Mr Griffiths reckons that Ferrari is 'haemorrhaging', and does not foresee any swift recovery. DRI believes Ferrari production will edge up to 2,280 next year.

Sales of all ostentatious cars have plummeted in Italy, though none as far as Ferrari. According to Anfia, the motor trade association, Porsche sales in the first half of the year were down by 57 per cent, Mercedes was down 33 per cent and Jaguar sales were 47 per cent lower. BMW maintained its reputation of cutting through recessions, with sales only 14 per cent lower. Mr Griffiths said this is partly because of the success of the three series, but also because BMWs are not considered as ostentatious. It may indeed have benefited as the glittering rich (at least those who still have their freedom) have traded down.
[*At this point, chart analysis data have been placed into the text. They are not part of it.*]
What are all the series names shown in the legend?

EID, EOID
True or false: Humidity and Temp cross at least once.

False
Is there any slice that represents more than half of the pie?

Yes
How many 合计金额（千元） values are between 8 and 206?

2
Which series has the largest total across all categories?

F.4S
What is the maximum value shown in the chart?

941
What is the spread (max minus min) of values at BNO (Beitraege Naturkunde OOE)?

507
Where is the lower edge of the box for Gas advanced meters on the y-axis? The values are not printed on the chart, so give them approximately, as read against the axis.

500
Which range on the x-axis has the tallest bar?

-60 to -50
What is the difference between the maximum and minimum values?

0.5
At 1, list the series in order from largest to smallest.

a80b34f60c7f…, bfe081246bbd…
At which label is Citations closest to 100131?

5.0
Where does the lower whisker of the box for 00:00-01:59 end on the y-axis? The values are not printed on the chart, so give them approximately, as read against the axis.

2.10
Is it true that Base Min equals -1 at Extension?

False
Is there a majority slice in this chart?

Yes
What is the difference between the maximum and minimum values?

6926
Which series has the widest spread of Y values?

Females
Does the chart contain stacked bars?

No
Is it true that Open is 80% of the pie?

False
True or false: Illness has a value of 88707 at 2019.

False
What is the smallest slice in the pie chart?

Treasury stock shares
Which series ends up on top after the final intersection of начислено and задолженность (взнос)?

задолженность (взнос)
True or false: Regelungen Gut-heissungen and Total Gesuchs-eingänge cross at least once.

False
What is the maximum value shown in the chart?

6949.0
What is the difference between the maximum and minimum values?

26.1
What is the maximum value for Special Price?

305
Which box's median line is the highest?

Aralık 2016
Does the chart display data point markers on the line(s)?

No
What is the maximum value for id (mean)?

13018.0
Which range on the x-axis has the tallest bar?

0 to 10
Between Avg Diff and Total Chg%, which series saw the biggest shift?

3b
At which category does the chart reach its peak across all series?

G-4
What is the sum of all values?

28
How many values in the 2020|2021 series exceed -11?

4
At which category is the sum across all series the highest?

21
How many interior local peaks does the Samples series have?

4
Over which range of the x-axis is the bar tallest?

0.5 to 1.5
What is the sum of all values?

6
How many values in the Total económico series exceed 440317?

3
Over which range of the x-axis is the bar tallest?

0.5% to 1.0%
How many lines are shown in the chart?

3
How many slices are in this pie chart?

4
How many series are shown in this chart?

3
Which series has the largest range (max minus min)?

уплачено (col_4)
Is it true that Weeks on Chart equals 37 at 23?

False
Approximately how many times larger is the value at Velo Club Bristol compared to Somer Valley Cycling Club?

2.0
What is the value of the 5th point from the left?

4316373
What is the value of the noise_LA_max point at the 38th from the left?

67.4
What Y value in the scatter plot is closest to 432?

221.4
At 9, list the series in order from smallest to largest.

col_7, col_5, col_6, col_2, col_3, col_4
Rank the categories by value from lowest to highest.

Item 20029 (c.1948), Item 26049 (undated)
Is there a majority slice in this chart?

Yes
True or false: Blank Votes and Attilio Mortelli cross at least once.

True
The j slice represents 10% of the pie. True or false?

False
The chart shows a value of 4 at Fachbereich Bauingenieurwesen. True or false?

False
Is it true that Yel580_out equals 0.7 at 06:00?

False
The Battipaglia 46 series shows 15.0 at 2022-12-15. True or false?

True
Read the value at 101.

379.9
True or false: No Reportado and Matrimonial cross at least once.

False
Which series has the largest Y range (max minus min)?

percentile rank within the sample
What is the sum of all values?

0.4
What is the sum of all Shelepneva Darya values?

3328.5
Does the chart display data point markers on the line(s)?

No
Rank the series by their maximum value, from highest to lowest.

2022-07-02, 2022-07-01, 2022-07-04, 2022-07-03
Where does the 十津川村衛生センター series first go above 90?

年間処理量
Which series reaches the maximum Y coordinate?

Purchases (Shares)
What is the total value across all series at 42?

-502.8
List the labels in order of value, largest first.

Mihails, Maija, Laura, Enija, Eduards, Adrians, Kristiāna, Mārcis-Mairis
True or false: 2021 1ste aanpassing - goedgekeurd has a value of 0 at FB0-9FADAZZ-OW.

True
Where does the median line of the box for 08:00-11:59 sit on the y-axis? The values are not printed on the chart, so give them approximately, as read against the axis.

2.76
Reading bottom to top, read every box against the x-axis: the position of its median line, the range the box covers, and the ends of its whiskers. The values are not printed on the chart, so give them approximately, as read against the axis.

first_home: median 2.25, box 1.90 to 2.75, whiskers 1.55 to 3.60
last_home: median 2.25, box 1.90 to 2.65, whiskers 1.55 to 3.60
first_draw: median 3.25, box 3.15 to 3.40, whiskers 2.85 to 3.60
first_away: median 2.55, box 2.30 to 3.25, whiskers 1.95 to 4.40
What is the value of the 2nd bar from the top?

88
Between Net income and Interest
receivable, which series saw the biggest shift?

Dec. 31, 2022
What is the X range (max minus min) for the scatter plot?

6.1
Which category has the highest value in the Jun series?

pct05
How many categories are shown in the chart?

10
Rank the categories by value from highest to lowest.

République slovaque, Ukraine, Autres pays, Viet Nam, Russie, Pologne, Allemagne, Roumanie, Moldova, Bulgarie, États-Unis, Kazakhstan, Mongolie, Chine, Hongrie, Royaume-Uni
The Italian figures highlight the success of a maker that used to be regarded a something a joke - Rover. It sold 14,831 cars in the first half of the year, only 2.3 per cent lower than in 1992. Rover is the only volume car maker to have increased sales in Continental Europe this year, thanks to a strong range of models and an overhauled dealer network. Another British maker did well in Italy too - Bentley. Its market went up by 15.4 per cent, thanks to sales of 15 cars instead of 13.